Her mask stared at mine…

‘I’m doing my best to give you what you w… w… wa… ’ then came the humdinger.

‘I’M 75 AND my ankles are swollen like two puff adders and… I DON’T KNOW WHAT YOU WANT FROM ME!’

Well, in time, a ridiculously kind person on Information helped me find the form and I managed to make it through the undressing, dressing and metal-detecting bits and on to the plane and a nice quiet read of the London Review Of Books from July, but as we began descending I started to panic about immigration and the next Locator Form which was now demanding a reference number for the Covid test I’d had in Valletta.

I couldn’t manage to up – or is it down – load it from one email on to another. Both the stewardess, bless her, and the kind lady in the next but one seat tried to help me do it and still it failed.

I found myself the last person on the plane.
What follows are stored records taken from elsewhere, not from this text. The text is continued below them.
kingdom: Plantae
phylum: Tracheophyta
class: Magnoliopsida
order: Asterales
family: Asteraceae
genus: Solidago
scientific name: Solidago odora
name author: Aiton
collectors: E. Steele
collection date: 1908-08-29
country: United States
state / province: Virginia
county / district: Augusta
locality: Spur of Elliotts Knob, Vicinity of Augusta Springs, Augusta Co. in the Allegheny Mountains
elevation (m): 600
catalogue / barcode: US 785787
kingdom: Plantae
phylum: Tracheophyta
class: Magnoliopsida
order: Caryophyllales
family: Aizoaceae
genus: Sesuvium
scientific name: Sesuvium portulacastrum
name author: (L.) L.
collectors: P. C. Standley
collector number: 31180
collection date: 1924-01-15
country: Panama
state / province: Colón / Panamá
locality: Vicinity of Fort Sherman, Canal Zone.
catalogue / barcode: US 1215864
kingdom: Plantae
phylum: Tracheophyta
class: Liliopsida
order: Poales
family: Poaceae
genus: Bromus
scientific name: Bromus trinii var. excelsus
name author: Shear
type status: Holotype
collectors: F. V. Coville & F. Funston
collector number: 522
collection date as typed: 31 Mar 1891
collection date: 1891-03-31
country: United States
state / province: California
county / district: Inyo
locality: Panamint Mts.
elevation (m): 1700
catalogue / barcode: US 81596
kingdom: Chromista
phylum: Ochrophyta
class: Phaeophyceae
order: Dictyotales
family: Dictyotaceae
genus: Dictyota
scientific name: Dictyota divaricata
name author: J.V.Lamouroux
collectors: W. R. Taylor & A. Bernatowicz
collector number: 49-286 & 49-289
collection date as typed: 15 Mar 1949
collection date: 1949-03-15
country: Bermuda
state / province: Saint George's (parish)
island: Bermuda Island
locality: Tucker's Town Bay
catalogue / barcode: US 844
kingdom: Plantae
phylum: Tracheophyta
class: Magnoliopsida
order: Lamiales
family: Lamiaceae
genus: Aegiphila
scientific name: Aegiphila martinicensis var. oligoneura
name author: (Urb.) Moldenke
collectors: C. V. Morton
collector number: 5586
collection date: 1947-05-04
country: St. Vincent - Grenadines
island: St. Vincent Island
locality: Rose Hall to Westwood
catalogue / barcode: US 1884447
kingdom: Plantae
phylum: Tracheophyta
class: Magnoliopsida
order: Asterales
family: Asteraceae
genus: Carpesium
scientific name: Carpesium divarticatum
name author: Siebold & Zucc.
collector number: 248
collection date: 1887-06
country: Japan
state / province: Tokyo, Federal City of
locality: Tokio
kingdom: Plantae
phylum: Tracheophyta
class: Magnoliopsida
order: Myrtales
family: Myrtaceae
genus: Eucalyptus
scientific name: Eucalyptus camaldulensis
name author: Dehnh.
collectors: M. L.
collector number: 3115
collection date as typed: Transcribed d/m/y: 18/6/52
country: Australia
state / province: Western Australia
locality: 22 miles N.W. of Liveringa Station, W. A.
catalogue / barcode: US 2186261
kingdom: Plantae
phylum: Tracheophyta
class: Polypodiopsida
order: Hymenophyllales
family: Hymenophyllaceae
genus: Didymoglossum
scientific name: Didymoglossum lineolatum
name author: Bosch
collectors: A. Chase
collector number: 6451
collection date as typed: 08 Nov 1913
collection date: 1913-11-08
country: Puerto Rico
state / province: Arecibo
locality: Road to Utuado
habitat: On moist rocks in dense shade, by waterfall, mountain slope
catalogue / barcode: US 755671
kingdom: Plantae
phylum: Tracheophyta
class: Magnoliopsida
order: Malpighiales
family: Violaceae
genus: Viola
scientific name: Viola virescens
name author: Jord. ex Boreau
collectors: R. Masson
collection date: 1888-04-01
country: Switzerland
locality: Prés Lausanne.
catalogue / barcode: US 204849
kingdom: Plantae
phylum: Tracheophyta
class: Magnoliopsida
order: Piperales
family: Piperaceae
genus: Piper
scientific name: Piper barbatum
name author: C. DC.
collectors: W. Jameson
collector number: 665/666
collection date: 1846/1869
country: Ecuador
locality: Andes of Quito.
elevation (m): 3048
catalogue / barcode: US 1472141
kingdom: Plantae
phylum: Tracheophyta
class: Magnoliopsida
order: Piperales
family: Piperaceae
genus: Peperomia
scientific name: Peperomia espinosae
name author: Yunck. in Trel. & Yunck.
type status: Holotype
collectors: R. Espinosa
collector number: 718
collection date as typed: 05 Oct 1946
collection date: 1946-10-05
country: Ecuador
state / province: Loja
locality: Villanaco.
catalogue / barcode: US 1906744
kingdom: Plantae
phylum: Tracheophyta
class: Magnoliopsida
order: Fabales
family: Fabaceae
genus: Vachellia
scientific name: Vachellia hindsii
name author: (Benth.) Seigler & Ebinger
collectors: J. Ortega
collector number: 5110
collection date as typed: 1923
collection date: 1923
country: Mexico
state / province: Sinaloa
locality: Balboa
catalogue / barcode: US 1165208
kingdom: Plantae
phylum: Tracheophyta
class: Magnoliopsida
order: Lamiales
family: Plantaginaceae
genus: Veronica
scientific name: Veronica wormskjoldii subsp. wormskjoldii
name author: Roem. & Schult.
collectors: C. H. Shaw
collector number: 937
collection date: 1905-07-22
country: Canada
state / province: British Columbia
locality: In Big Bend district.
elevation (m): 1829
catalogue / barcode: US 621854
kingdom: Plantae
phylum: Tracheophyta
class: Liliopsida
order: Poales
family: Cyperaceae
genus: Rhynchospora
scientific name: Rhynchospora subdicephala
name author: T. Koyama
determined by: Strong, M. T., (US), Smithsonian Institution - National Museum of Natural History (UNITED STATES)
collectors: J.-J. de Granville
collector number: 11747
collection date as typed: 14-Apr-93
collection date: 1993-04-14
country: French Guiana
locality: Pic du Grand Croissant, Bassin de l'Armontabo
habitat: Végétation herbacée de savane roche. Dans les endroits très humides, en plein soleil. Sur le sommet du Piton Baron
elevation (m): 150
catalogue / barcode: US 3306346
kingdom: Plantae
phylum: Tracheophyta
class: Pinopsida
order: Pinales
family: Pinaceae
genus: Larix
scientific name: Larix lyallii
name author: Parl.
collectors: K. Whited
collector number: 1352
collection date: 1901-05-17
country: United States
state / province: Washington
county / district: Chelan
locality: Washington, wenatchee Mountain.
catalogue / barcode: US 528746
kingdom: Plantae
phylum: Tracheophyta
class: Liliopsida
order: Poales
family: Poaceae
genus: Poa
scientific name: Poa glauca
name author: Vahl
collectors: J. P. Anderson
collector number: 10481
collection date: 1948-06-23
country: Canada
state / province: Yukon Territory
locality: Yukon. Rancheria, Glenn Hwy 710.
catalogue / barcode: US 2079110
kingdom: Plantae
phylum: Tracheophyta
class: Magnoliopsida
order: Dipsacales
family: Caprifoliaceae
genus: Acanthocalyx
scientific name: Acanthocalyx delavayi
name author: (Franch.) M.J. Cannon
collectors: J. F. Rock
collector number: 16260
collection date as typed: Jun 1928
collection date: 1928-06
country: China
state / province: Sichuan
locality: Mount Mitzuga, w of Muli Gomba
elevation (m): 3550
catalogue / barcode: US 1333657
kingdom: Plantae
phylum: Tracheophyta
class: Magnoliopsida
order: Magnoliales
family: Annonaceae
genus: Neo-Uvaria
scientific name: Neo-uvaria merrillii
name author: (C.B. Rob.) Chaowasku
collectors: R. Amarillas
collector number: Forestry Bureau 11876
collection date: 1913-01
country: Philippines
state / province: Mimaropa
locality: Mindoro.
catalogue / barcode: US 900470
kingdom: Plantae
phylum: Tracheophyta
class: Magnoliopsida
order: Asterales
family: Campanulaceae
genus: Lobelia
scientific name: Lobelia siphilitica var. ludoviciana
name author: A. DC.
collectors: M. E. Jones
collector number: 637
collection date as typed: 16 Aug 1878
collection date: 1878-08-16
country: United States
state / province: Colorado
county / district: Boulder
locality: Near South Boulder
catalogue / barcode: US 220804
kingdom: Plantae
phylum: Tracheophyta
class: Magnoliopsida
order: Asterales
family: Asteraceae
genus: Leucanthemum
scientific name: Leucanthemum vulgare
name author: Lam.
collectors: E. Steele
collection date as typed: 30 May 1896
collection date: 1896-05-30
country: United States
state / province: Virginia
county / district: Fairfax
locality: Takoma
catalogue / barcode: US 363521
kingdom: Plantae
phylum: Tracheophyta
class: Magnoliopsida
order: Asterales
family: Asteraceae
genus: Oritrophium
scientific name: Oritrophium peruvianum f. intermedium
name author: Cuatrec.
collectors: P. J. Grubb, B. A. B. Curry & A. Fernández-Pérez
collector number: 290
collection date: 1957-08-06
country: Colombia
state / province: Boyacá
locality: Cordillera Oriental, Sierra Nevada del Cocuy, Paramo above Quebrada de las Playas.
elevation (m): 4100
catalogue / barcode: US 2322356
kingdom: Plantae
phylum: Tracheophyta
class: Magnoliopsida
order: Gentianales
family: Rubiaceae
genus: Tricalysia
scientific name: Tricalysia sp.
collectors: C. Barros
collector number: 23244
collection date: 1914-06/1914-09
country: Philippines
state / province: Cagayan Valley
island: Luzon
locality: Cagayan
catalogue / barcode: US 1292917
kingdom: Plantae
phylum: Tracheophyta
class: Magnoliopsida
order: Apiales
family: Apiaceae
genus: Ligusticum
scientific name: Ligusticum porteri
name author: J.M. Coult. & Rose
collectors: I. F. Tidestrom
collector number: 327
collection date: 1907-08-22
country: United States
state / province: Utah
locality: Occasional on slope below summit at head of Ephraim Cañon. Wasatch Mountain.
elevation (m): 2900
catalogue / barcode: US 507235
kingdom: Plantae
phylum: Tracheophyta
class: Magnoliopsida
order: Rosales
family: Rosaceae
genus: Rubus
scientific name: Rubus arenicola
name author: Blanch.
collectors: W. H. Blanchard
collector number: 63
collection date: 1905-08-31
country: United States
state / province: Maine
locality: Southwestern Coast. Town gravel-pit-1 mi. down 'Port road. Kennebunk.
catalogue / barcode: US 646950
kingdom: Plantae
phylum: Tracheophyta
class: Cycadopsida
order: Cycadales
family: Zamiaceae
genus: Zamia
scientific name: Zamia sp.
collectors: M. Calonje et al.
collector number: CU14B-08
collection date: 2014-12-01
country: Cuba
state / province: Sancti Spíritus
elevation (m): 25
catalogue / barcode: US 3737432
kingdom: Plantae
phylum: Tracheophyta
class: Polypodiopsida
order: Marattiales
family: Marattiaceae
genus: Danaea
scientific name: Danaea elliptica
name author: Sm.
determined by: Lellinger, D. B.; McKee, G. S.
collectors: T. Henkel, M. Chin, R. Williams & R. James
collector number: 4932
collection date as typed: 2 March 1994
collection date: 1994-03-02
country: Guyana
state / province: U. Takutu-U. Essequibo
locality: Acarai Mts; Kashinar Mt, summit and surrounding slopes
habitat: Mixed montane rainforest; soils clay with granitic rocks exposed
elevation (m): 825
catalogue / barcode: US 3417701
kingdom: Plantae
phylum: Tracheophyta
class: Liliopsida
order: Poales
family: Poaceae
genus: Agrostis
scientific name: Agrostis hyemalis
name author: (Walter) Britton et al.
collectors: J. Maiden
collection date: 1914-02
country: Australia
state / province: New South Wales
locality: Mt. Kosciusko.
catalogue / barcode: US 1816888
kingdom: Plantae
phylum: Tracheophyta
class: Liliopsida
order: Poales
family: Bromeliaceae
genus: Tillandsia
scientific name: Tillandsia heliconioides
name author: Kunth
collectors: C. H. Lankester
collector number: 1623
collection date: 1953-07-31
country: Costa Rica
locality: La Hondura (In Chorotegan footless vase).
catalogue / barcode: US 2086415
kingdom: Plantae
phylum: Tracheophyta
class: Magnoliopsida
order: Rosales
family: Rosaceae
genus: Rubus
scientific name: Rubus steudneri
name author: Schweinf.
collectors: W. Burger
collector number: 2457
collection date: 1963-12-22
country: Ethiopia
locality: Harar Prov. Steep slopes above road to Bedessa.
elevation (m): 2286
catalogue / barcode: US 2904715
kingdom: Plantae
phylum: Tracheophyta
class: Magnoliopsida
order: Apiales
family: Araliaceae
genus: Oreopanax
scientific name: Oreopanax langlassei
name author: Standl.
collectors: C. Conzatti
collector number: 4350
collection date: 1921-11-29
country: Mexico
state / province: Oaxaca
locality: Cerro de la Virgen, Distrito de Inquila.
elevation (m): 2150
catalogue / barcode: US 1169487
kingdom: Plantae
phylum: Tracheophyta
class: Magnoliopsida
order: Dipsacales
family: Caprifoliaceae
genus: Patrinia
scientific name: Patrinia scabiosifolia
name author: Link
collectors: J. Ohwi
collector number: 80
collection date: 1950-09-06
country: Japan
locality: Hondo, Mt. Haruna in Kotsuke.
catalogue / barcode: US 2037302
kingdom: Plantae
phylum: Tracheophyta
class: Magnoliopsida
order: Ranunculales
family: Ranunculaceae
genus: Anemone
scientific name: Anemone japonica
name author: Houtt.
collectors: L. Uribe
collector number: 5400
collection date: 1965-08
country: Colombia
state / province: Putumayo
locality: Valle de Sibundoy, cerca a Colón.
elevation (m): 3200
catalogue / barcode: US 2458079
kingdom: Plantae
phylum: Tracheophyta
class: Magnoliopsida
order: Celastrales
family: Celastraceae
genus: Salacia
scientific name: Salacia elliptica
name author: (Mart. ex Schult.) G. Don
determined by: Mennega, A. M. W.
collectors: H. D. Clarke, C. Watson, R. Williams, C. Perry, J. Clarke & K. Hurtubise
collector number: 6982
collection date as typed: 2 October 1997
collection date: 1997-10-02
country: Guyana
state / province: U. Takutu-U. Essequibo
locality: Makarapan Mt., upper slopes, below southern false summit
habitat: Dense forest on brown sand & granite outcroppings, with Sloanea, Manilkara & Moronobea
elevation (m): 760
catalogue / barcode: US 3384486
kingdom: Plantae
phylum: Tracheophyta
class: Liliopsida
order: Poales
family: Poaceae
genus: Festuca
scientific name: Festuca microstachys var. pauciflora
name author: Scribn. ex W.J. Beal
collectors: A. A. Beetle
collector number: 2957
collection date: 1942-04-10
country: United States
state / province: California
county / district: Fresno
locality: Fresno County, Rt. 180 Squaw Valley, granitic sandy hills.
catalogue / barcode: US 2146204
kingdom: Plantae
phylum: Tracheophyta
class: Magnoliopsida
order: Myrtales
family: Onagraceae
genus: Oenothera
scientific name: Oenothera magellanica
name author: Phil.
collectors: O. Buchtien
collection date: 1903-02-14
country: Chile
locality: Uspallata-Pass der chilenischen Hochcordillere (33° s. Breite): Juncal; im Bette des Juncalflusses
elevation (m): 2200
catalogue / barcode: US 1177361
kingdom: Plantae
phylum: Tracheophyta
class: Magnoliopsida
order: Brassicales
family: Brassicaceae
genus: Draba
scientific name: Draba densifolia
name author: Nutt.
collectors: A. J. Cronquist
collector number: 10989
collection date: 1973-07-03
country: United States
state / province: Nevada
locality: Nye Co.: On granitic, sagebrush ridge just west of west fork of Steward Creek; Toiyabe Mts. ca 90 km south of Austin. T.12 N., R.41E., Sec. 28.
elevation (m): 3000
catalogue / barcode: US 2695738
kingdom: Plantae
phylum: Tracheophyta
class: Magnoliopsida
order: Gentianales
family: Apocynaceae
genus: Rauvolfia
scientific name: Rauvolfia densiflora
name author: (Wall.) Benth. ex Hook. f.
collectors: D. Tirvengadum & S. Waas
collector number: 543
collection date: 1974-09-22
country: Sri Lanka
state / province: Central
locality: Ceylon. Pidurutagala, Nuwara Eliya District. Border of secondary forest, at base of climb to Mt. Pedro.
I started walking, my knapsack on my back, Happy Wanderer-style, with the Duty Free bags clinking and biting into my wrist.

I walked to the walking escalator, which propelled me along, then to the tarmac which didn’t and thence to the next escalator which was static, which threw me off balance and made me walk like an extra in Michael Jackson’s Thriller video. By the time I reached Arrivals, I was a bit short of breath and even more so when I saw the upward escalator was jammed, with at least 50 people stuck on it and the immigration hall at the top was looking like the third day of Glastonbury.

I mean, Welcome to Terminal 5, Gateway to Babel. By Pieter Bruegel.

Thousands of tired souls with prams and scooters and squalling babes and elderly, limping codgers – one of whom was me – shuffling and snaking around meaningless ropes to beg or barter their way into this sceptred isle.

My throat clogged up again. My eyes began to prickle… yes, I was about to ‘go off on one’. I had no conception of whether my panic was real or whether I am actually the best actress there has ever been. By the time I reached my barrier, I was hyper-ventilating and my knees were bending like Clive Dunn’s in Dad’s Army.

‘Here’s my p… passport but I can’t… ’ I gasped to the raised eyebrows of the official…’ I need to… can I sit…?’ I whispered throwing myself on to a Sikh official standing nearby… ‘I am… It’s my mask… it’s… I can’t catch my br…’

Bless his heart, he ushered me straight through, Locator Form notwithstanding – and indeed, by now, I wasn’t standing, just bobbing and weaving like a plastic duck in an amusement arcade.

A stool was fetched. Paramedics were mentioned and a smallish crowd gathered around to suck in my air.

The upshot was that I recovered, with a can of water and some Security TLC, and waddled off to Baggage Reclaim which resembled the scene of a crime in a Scorsese film and thence, because I couldn’t locate the Heathrow Express and frankly didn’t want to… to the desperate and endless queue for an £80 taxi.

I left my hotel in Malta, where they are one hour ahead, at 3.30pm and got home by midnight. I would go back tomorrow but only if I could go by pony and trap.

Otherwise it’s a no-brainer. I will never leave England again.